There is no right answer to your question. Optimiation is often a balancing 
act between competing goals, for example, cpu vs menory, speed vs memory 
safety, different workloads, avoiding worst cases, and so on.

Here's a peek at the problem in 2018: https://go.dev/blog/ismmkeynote.Since 
then, there have been other refinements. In 2018,, a primary goal was to 
reduce gc latency.
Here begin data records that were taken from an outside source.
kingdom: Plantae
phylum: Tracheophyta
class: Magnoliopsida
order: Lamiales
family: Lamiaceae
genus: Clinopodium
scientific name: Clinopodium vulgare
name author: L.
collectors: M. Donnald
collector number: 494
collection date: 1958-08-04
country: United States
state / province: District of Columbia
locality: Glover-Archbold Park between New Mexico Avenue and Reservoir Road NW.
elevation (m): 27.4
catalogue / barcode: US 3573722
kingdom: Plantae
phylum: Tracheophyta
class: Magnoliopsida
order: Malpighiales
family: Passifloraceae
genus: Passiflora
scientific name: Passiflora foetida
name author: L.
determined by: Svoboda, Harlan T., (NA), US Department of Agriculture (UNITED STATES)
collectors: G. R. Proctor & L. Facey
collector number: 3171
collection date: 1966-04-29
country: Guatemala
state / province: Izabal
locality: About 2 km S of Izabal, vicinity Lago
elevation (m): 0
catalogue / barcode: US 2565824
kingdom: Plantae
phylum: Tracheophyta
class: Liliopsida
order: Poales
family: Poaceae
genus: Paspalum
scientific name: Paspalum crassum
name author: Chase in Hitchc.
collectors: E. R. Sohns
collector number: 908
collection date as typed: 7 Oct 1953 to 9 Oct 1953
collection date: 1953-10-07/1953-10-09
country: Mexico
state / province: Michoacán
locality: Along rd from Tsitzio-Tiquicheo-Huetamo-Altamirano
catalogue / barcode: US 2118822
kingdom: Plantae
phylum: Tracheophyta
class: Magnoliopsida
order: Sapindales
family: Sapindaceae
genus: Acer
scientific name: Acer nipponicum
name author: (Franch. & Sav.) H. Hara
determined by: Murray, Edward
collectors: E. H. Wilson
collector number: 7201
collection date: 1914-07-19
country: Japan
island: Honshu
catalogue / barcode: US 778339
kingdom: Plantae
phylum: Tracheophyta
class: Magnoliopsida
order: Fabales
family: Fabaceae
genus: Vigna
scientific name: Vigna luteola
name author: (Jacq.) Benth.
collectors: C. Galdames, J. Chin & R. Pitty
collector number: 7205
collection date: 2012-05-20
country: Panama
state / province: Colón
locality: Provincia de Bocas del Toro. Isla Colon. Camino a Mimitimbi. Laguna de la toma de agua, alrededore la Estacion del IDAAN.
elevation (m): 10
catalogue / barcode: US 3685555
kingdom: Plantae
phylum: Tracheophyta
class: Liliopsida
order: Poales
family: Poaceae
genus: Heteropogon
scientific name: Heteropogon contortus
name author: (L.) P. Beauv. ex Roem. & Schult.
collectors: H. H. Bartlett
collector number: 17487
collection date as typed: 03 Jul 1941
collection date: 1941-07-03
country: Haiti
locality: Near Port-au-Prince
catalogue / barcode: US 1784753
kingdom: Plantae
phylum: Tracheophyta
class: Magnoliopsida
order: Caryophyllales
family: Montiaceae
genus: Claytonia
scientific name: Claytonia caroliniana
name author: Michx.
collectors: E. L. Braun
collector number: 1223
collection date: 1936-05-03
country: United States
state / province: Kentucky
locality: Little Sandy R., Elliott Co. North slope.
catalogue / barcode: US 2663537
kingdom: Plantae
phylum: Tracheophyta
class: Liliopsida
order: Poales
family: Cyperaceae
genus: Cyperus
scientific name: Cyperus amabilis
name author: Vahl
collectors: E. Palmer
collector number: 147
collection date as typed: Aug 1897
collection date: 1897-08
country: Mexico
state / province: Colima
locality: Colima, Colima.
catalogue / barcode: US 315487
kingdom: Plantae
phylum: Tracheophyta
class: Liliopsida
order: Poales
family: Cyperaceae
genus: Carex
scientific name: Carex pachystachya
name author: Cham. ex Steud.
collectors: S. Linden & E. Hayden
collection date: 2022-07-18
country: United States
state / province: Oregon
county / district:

Once you fix that, other issues come to the fore.

Peter

On Tuesday, December 14, 2021 at 4:14:14 AM UTC-5 kurnia...@gmail.com wrote:

> oh, maybe they just trying random configuration (1min, 5min, or something 
> else)
> and 2min is the best result
>
> On Tuesday, December 14, 2021 at 4:13:05 PM UTC+7 Kurnia D Win wrote:
>
>> okay, thanks for the explanation, 
>> suggesting me to change language to rust/c is not answering my curiosity
>> I ask it because I'm trying to learn the runtime, and the "why" behind 
>> some decision that already made
>> for now, I will just follow it blindly, because the go developers already 
>> made that decision
>>
>> thank you
>>
>> On Tuesday, December 14, 2021 at 3:27:18 PM UTC+7 Brian Candler wrote:
>>
>>> On Tuesday, 14 December 2021 at 03:28:26 UTC kurnia...@gmail.com wrote:
>>>
>>>> the problem with it, when you have a large live heap but with efficient 
>>>> code (most of the hot code is zero alloc), the runtime will be wasting CPU 
>>>> time every 2 minutes just to find out that there is no garbage to collect
>>>>
>>>
>>> Let's say it wastes, say, 10 milliseconds every 2 minutes - and it 
>>> doesn't even stop the program for that time but runs GC in a separate 
>>> thread. Is that a big deal, in order to give reasonable behaviour across a 
>>> wide range of programs?
>>>
>>> If you need such fine low-level control, then maybe a different language 
>>> like Rust (or even C) might be better for your application.